L’entre-deux : seul lieu dramatisable

Comme cette séquence de La Naissance de l’amour le montre, comme le montrait aussi celle de la rencontre de Cadix, les principales conséquences de l’esthétique des lieux vidés et de la scène-monde se trouvent agir aussi – et surtout dans la perspective de cette étude – au niveau des situations dramatiques entre deux personnes. Il est clair, en premier lieu, que le rapport interpersonnel qui s’élabore entre deux personnages acquiert une densité dramatique et une actualité filmique plus grandes encore à se retrouver seul à figurer à l’écran. Cette dramatisation accrue offerte par la scène-monde ne se fait jamais mieux sentir qu’avec les événements minuscules qui peuvent apparaître entre deux personnes : parce qu’ils semblent « cerclés sous vide » 145 , ils résonnent avec plus d’intensité. Dans Les Baisers de secours, la tentative de baiser que Matthieu essaie envers Minouchette, et qu’elle esquive avec un sourire, ne peut vraiment apparaître qu’en raison d’une totale fermeture de l’espace dramatique à tout ce qui est étranger au rapport entre cet homme et cette femme [séq. 8]. Toujours dans Les Baisers de secours, le minuscule drame éducatif que représentent aux yeux de Matthieu les clous qu’il découvre dans les mains et les poches de Lo ne devient si conséquent pour le spectateur qu’à se trouver « enfermé » exclusivement entre ce père et ce fils se tenant par la main sur un trottoir vide [séq. 25]. Un instant plus tard, mais dans la même séquence, toute trace d’un tel épiphénomène s’évanouit tout à fait devant le drame infiniment plus grave de Jeanne refusant catégoriquement l’entrée de son appartement à Matthieu, l’homme auquel l’unit pourtant à jamais Lo.
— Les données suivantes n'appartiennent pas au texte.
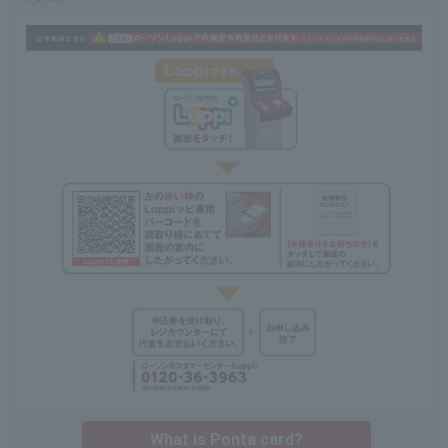
What is Ponta card?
La tonalité dramatique d’un événement comme celui de la découverte des clous est donc moins immanente à l’événement qu’au fait qu’elle est située au cœur d’un entre-deux que le traitement cinématographique sertit. Le décantage des lieux et l’effet de scène-monde qui en résulte possèdent donc aussi le mérite de faire de la dimension de l’entre-deux le seul lieu de la dramatisation parce qu’il ne reste aucun autre lieu possible. L’entre-deux ne gagne pas en dramatisation uniquement parce qu’il est le seul lieu à être dramatisé. Il gagne en dramatisation parce qu’il est le seul lieu dramatisable.
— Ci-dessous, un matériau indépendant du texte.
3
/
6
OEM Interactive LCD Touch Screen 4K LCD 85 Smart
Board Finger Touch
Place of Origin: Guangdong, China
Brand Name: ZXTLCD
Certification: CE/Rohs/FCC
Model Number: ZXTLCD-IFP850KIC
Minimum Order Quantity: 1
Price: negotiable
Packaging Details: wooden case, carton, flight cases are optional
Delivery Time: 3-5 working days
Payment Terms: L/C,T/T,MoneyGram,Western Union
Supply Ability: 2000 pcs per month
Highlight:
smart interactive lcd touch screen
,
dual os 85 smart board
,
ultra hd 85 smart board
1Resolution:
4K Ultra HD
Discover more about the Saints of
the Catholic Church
On peut voir là l’une des raisons pour lesquelles l’infime et l’anodin, le banal et l’insignifiant, le rien et le presque-rien font si souvent retour à travers les situations entre deux personnages. C’est qu’il n’est sans doute pas souvent besoin, et finalement assez rarement, de lester dramatiquement ce qui accapare à lui seul tout l’espace du drame. De la sorte, et sans paradoxe, c’est bien parce que l’espace de l’entre-deux devient le seul lieu possible du drame qu’il peut devenir l’espace d’un agir dédramatisé à l’extrême. Ainsi, dans J’entends plus la guitare, Philippe Garrel choisit de faire une séquence du dénouage à quatre mains de la ceinture d’une robe [séq. 24]]. Tout comme, dans Le Cœur fantôme, il choisit de porter attention à Philippe et Camille qui ne font rien d’autre qu’être simplement assis côte à côte dans le métro [séq. 70]. Ces différents moments, d’ordre infra-ordinaire 146 , pour reprendre un terme de Georges Pérec, témoignent chacun à leur manière que l’« entre deux personnes » peut se réduire à un « pas grand chose » dès l’instant où les conditions sont réunies pour qu’il soit, au sein d’une séquence, tout le drame.

Notes
145.

C’est le titre du premier entretien que Philippe Garrel accorda aux Cahiers du cinéma. Cf. Jean-Louis Comolli, Jean Narboni et Jacques Rivette, « Cerclé sous vide » in Cahiers du cinéma n° 204, septembre 1968, pp. 44-63.

146.

Georges Pérec, L’Infra-ordinaire, Paris, Seuil, coll. « La Librairie du XXe siècle », 1989.